Deaths aren't even remotely overcounted. If you would like a very long and in-depth article on how deaths (not just COVID deaths) are counted in the US. This is really good reading. understand that a death isn't necessarily due to 1 thing, and that unwrapping it all is a very time consuming process.
https://fivethirtyeight.com/features/coronavirus-deaths/
Some comments from the article:
The experts who are involved in counting novel coronavirus deaths at all levels — from local hospitals to the Centers for Disease Control and Prevention — disagree with the president. If anything, they say, these deaths are undercounted.
Some of this reasoning is based on logic. We know that we had a widespread shortage of tests when people were already dying of COVID-19, so it makes sense that these two problems would overlap at times.

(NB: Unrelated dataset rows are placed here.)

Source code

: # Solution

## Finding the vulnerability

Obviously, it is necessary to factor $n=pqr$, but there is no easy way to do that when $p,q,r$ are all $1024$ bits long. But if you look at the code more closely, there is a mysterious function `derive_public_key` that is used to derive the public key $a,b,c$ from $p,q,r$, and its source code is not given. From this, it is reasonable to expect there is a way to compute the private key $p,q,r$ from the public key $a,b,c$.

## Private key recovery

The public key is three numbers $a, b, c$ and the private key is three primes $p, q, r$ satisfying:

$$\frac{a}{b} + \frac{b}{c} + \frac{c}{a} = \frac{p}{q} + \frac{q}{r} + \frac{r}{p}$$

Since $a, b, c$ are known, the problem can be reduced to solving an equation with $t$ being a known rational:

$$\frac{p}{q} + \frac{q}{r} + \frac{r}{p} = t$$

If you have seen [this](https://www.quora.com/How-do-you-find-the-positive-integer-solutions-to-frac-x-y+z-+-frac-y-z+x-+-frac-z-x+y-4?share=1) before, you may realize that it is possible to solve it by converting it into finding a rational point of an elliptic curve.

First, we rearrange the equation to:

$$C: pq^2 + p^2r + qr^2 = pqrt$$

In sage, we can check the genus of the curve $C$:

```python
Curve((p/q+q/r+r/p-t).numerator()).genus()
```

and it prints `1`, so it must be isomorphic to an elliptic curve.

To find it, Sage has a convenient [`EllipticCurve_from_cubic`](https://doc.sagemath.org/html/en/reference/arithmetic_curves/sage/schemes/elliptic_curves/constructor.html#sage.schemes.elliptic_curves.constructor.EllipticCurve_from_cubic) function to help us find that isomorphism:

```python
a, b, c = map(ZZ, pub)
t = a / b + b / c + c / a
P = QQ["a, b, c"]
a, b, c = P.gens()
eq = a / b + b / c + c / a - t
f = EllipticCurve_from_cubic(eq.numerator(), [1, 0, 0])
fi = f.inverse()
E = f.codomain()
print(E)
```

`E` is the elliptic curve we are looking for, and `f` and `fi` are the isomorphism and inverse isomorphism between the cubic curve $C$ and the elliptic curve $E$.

Other reasoning is based on data. In a lot of states the number of pneumonia deaths in March was higher than what you’d expect for that time of year, or for the level of influenza active during that time — an important detail, given that pneumonia can often be a complication of that disease as well.
Yet another reason why experts say we’re
not overcounting COVID-19 deaths is that we’re now counting them in much the same way as we have always counted deaths from infectious disease. The methodology is longstanding and is used for all sorts of diseases — and there’s never been cause to think that the methodology made us overcount the deaths from those other diseases.
If you look at the CDC’s annual report of flu deaths, for example, you’ll see that it’s “estimated,” modeled on official flu deaths reported, deaths from flu-like causes reported, and what we know about flu epidemiology. The calculation is done this way precisely because public health officials know that
a straight count of formally diagnosed flu deaths would be an undercount of actual flu deaths.
Likewise, when a doctor lists COVID-19 as a condition that led to someone’s death — even if it was just the last in a series of illnesses — they’re not doing anything different from what’s been done with the flu for years,
Basically, if you think COVID-19 deaths are being inflated, then you shouldn’t trust annual flu death counts, either. Or a whole host of other death counts.
If there’s any major difference between the way we count flu deaths and the way we count COVID-19 deaths, it’s that nobody is trying to publish flu deaths daily, in real time.
There is also alot of talk in this article on the CDC 'slow death' count vs the CDC 'fast death' count. Basically, counting deaths is actually difficult. The CDC is reporting 2 different stats and they are easy to confuse.
As of May 19,
the CDC’s slow count was 67,008, and
its fast count was 90,340.
The smaller, slow count is more accurate, but it doesn’t reflect how many people have died as of today. It’s weeks behind. The fast count does a better job of portraying the real-time situation, but the exact number will shift as state and local counts fluctuate.
All of this is why we won’t know the
exact number of people who died of COVID-19 for years, Aiken said. Again, that’s nothing new.
Final estimates for the number of people who died in the 2009 H1N1 pandemic weren’t published until 2011.
(my comment - keep in mind the official 'flu estimate' for each year comes out 2 years later. it is also always higher than the 'official count' number from that year - usually by a factor of 4-6X. Official death certificates for flu usually number around 8-10K per year)
Death is hard — hard to count, hard to experience. The personal and the statistical both reside in a space where the question of “what happened” can be answered as an absolute — as certain as we can ever be about a thing — while simultaneously remaining painfully inexact and mysterious.